By Andria Cheng

NEW YORK (Dow Jones) -- American Apparel Inc., the teen retailer known for its provocative advertising, has agreed to sell about 18% of the company to private-equity firm Lion Capital as it faced deadline pressure for some loan obligations.

Los Angeles-based American Apparel (APP) has been under growing pressure, including facing a loan obligation Friday and possibly filing for Chapter 11 bankruptcy protection, after it took on $111.6 million in debt to help finance its rapid expansion over the five years.

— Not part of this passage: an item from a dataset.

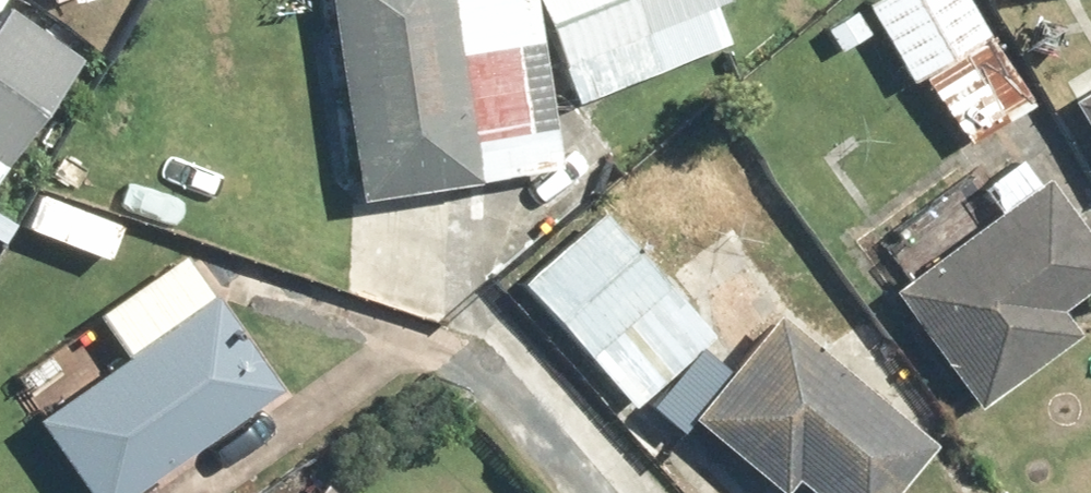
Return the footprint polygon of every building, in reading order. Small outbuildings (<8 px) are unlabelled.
[(346,207),(537,181),(512,0),(318,0),(346,207)] [(576,105),(725,53),(706,0),(538,0),(576,105)] [(853,0),(895,83),(976,42),(955,0),(854,0),(853,0)] [(66,63),(0,21),(0,164),(66,63)] [(1052,117),(1090,173),(1090,90),(1052,117)] [(877,290),(956,407),(1090,316),(1090,266),(1036,184),(877,290)] [(586,217),(508,286),(610,399),(688,329),(586,217)] [(61,492),(130,492),(266,396),(192,293),(10,422),(61,492)] [(767,329),(674,440),(737,492),(873,492),(910,448),(767,329)]
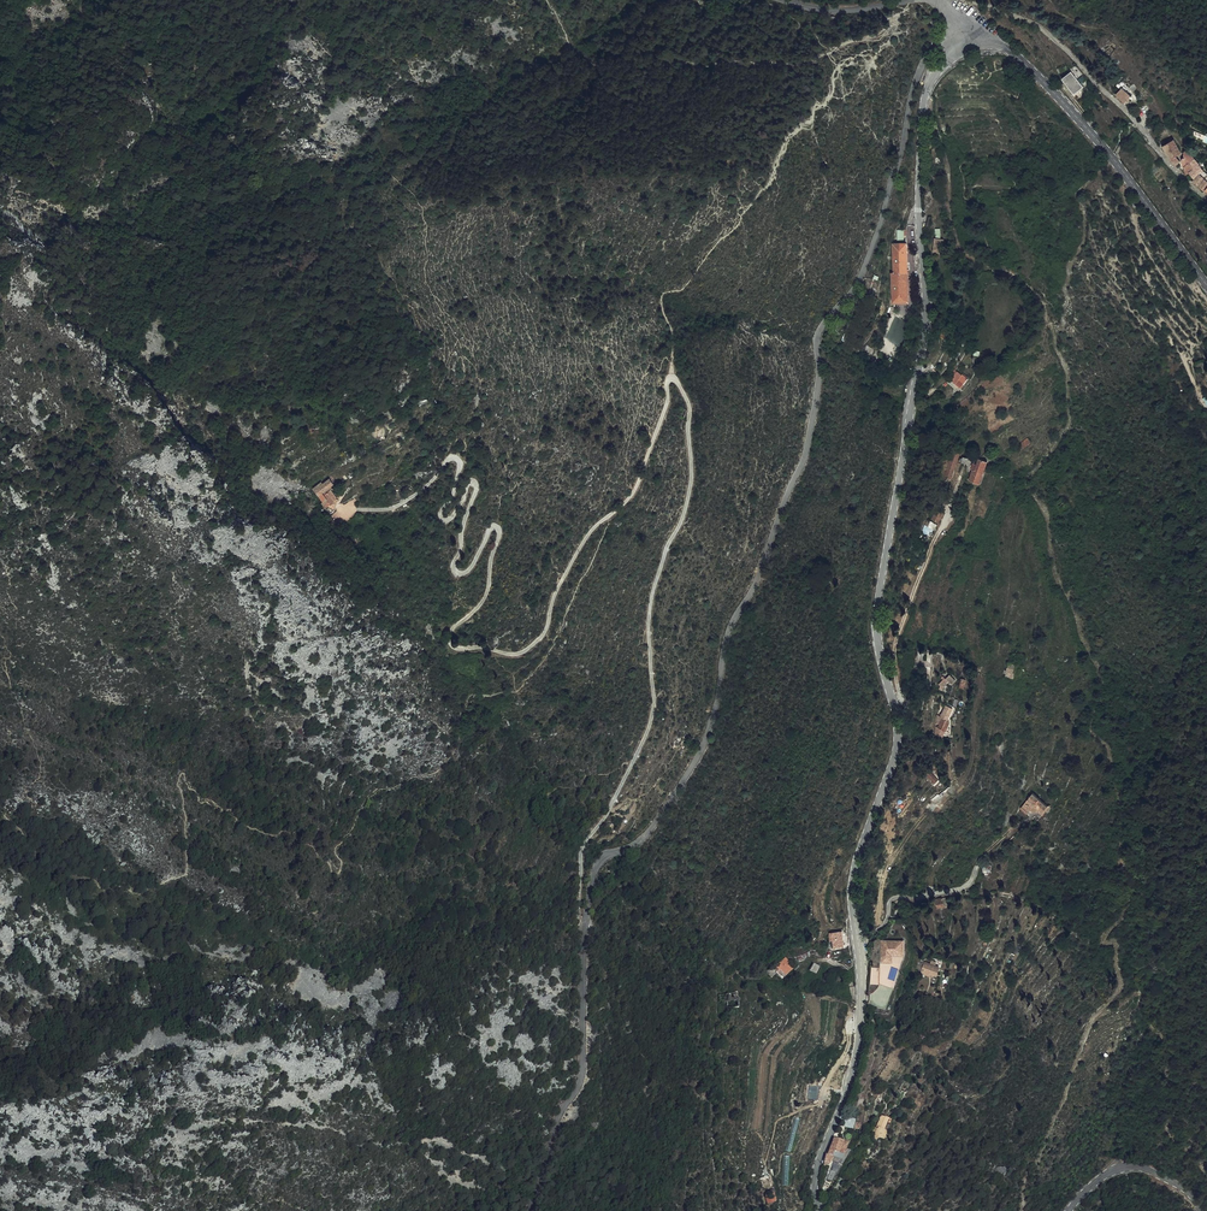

American Apparel, headed by its controversial founder Dov Charney, reportedly owes SOF Investments $51 million and Bank of America $61 million. Charney has been forced to lend the company $6.5 million since December to keep products flowing into stores and to finance the opening of new stores, according to a report in Women's Wear Daily.

Shares of American Apparel rose 44 cents to $1.93 in morning trading.

With more than 260 stores in 19 countries, American Apparel has been able to attract shoppers with its line of U.S.-made T-shirts, jersey dresses and shiny leggings.

The company said it would use the proceeds from Lion Capital's $80 million investment to retire its second-lien credit line with SOF Investments.

Remaining proceeds will be use to pay American Apparel's revolving credit line, repay a portion of a shareholder note and other fees and expense. SOF is an affiliate of investment firm MSD Capital, which manages the capital of Dell Inc.'s (DELL) Chief Executive Michael Dell and his family.

London-based Lion Capital, whose previous investments have included luxury shoe label Jimmy Choo, received warrants that, if converted to common stock, would equal to an 18% ownership of American Apparel.